▼

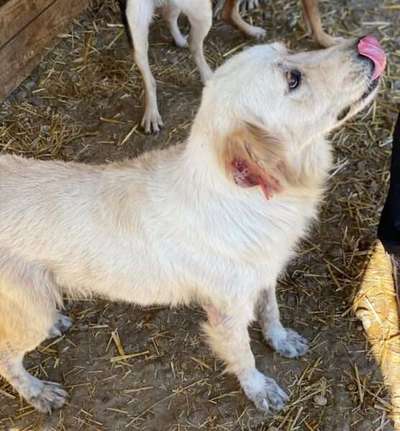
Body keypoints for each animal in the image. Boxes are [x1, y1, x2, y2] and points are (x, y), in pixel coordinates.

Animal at [0, 37, 388, 416]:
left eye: (290, 51)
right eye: (293, 79)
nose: (366, 42)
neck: (240, 199)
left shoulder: (263, 276)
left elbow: (271, 312)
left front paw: (281, 339)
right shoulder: (227, 313)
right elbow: (244, 356)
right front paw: (260, 390)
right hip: (31, 313)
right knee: (7, 359)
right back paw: (38, 392)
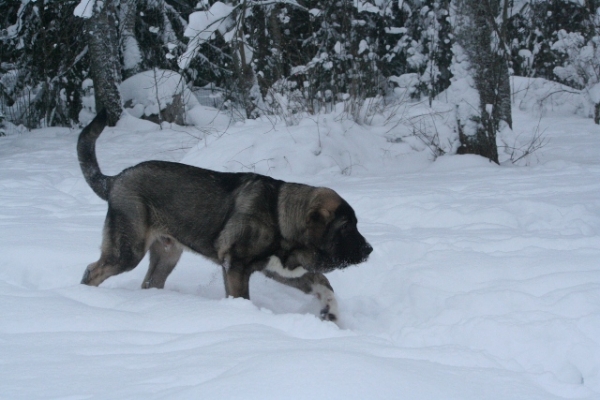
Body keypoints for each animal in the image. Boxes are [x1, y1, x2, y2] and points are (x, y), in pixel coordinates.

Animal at [77, 109, 372, 322]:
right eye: (346, 226)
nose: (369, 249)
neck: (279, 215)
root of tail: (116, 179)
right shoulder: (235, 266)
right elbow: (242, 298)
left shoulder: (280, 270)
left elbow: (324, 283)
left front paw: (332, 314)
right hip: (127, 250)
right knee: (93, 271)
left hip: (167, 254)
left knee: (149, 283)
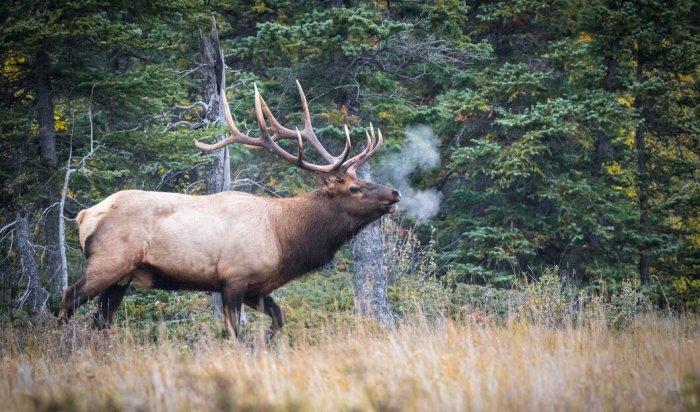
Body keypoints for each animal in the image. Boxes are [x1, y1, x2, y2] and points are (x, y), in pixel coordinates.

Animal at [56, 82, 400, 340]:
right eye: (353, 188)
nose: (394, 193)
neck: (283, 239)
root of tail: (85, 215)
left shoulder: (256, 287)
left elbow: (279, 318)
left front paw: (265, 342)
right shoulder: (234, 278)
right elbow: (235, 334)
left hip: (123, 276)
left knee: (102, 319)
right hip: (108, 262)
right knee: (68, 298)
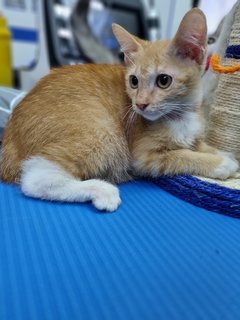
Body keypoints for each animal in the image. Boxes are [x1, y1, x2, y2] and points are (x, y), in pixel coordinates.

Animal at [0, 7, 238, 211]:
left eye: (163, 81)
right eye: (133, 81)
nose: (140, 104)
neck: (181, 115)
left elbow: (200, 145)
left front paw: (223, 153)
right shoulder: (144, 156)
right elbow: (182, 155)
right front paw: (221, 163)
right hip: (100, 130)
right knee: (36, 178)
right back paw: (101, 190)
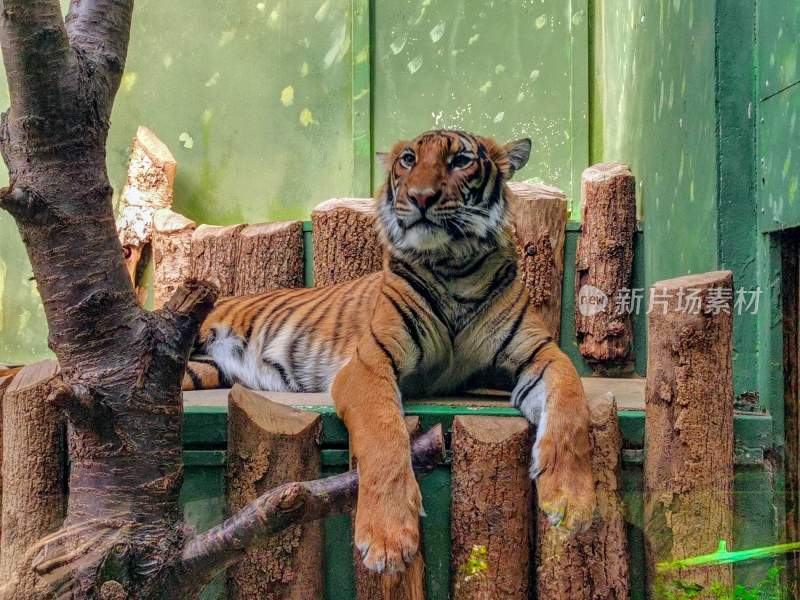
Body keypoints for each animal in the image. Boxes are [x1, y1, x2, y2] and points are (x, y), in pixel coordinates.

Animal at [183, 129, 592, 576]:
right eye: (408, 160)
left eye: (461, 161)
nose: (421, 197)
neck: (456, 268)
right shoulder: (368, 363)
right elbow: (384, 435)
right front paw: (387, 539)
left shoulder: (541, 352)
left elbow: (571, 409)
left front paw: (572, 501)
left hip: (202, 370)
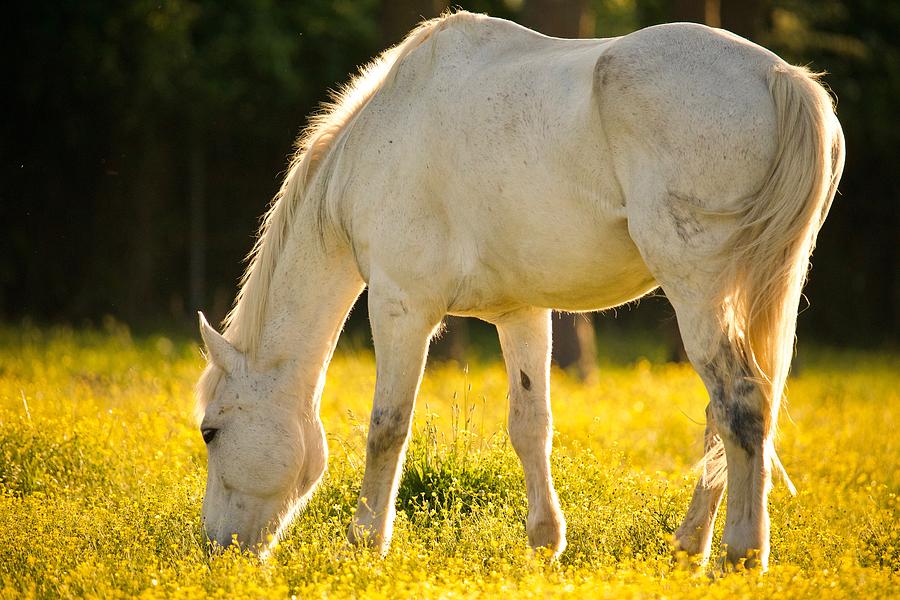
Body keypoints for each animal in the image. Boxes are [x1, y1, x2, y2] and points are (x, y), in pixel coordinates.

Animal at [195, 10, 844, 572]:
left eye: (211, 431)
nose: (215, 550)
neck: (381, 143)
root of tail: (779, 77)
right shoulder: (521, 313)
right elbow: (531, 427)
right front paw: (543, 544)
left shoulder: (400, 307)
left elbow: (387, 428)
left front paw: (364, 544)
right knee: (725, 414)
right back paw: (689, 546)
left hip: (697, 292)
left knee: (740, 404)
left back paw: (740, 554)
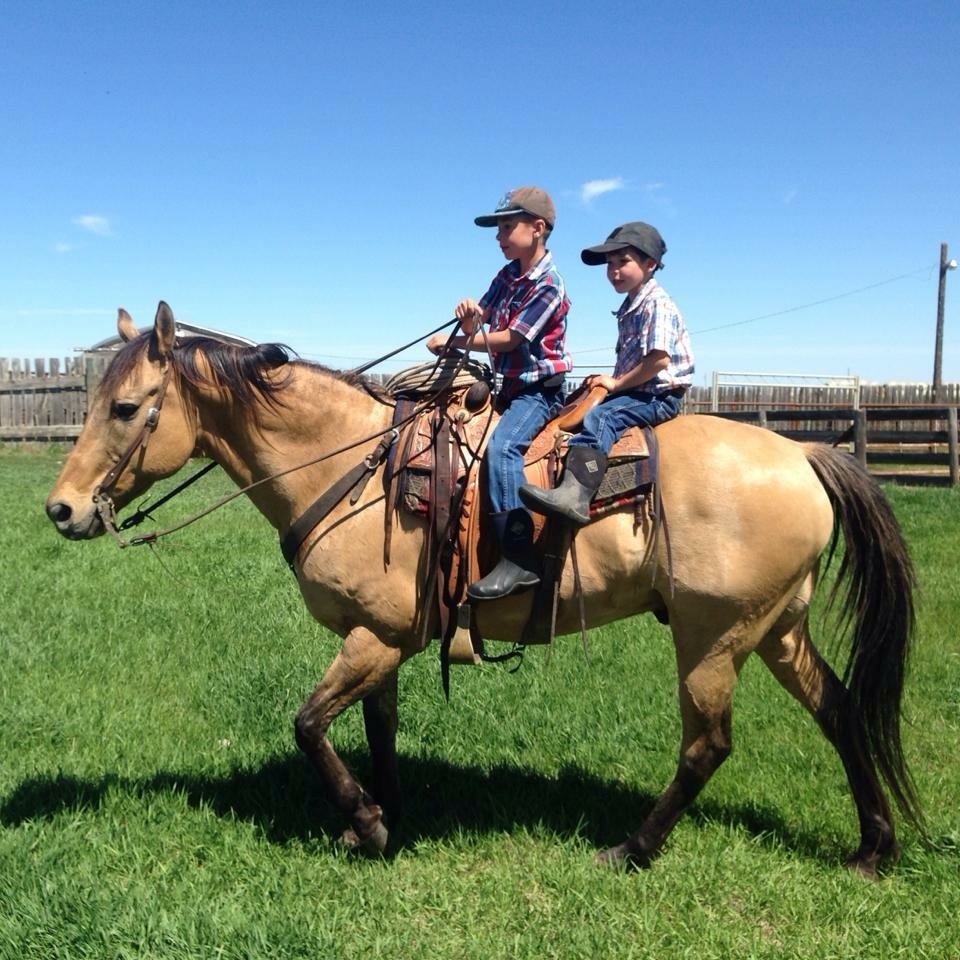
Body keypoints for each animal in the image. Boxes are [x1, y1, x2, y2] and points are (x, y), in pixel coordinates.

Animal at [45, 302, 922, 875]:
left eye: (127, 407)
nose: (62, 510)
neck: (348, 465)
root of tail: (803, 453)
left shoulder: (379, 636)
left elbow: (307, 724)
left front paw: (366, 824)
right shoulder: (379, 639)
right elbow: (378, 729)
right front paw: (386, 813)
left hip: (713, 638)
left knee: (707, 745)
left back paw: (632, 848)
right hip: (776, 627)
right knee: (840, 710)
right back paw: (872, 847)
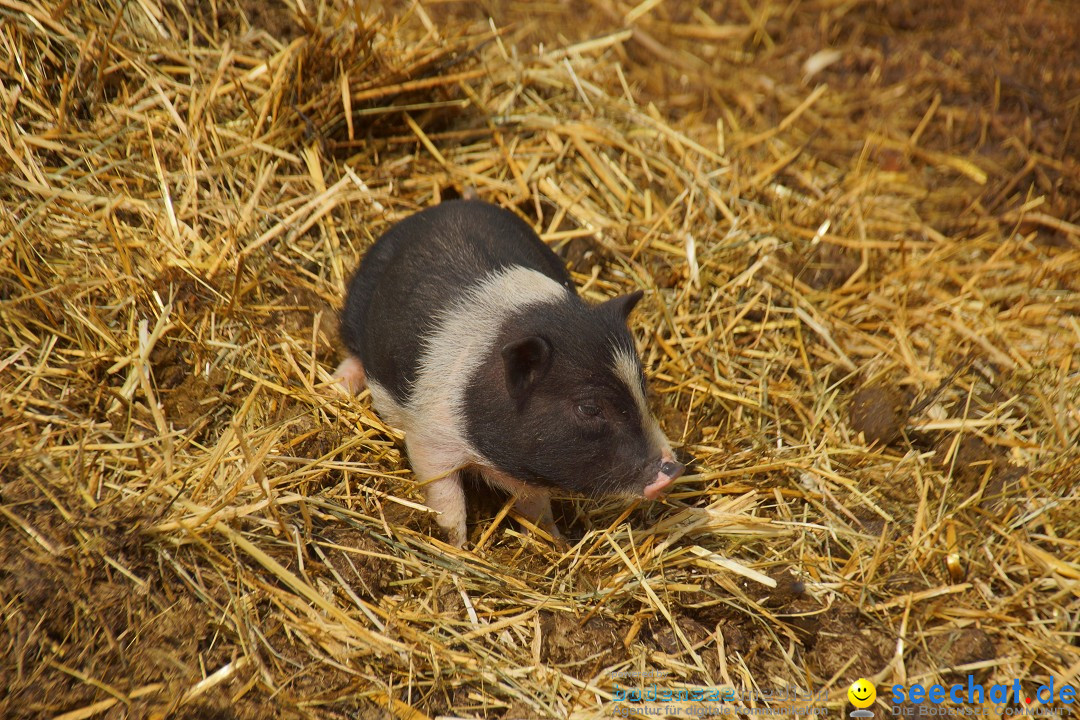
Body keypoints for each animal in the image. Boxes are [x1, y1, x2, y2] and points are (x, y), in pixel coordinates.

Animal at [336, 197, 678, 546]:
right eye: (589, 408)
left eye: (643, 386)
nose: (672, 470)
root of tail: (446, 206)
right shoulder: (429, 435)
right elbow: (446, 497)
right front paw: (458, 546)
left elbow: (535, 506)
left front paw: (557, 542)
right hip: (357, 300)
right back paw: (337, 386)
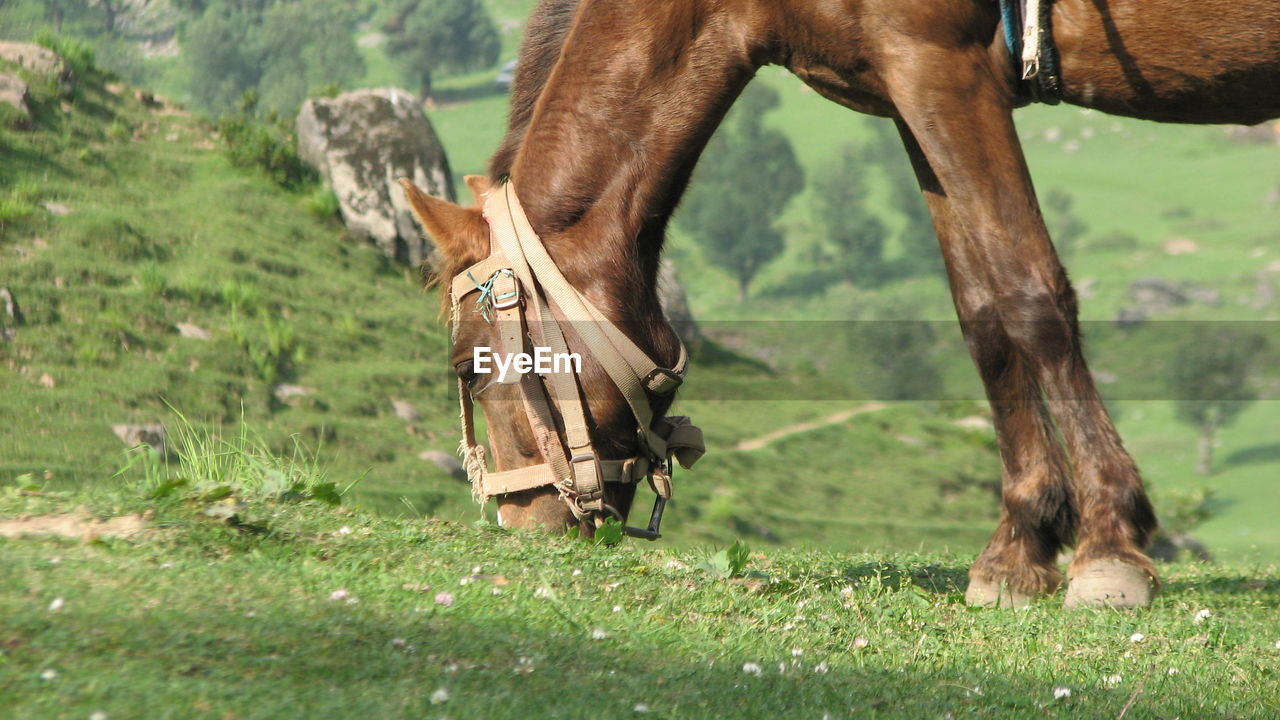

▲

** Task item **
Of the lines above, retype only those from the line containing "root of tail: (779, 77)" through the line containing "left back paw: (740, 554)", including both, exactly.

** Reply **
root of tail: (779, 77)
right shoulder: (521, 313)
right elbow: (531, 427)
right front paw: (543, 544)
left shoulder: (400, 307)
left elbow: (387, 428)
left front paw: (364, 544)
right knee: (725, 414)
right back paw: (689, 546)
left hip: (697, 292)
left knee: (740, 404)
left back paw: (740, 554)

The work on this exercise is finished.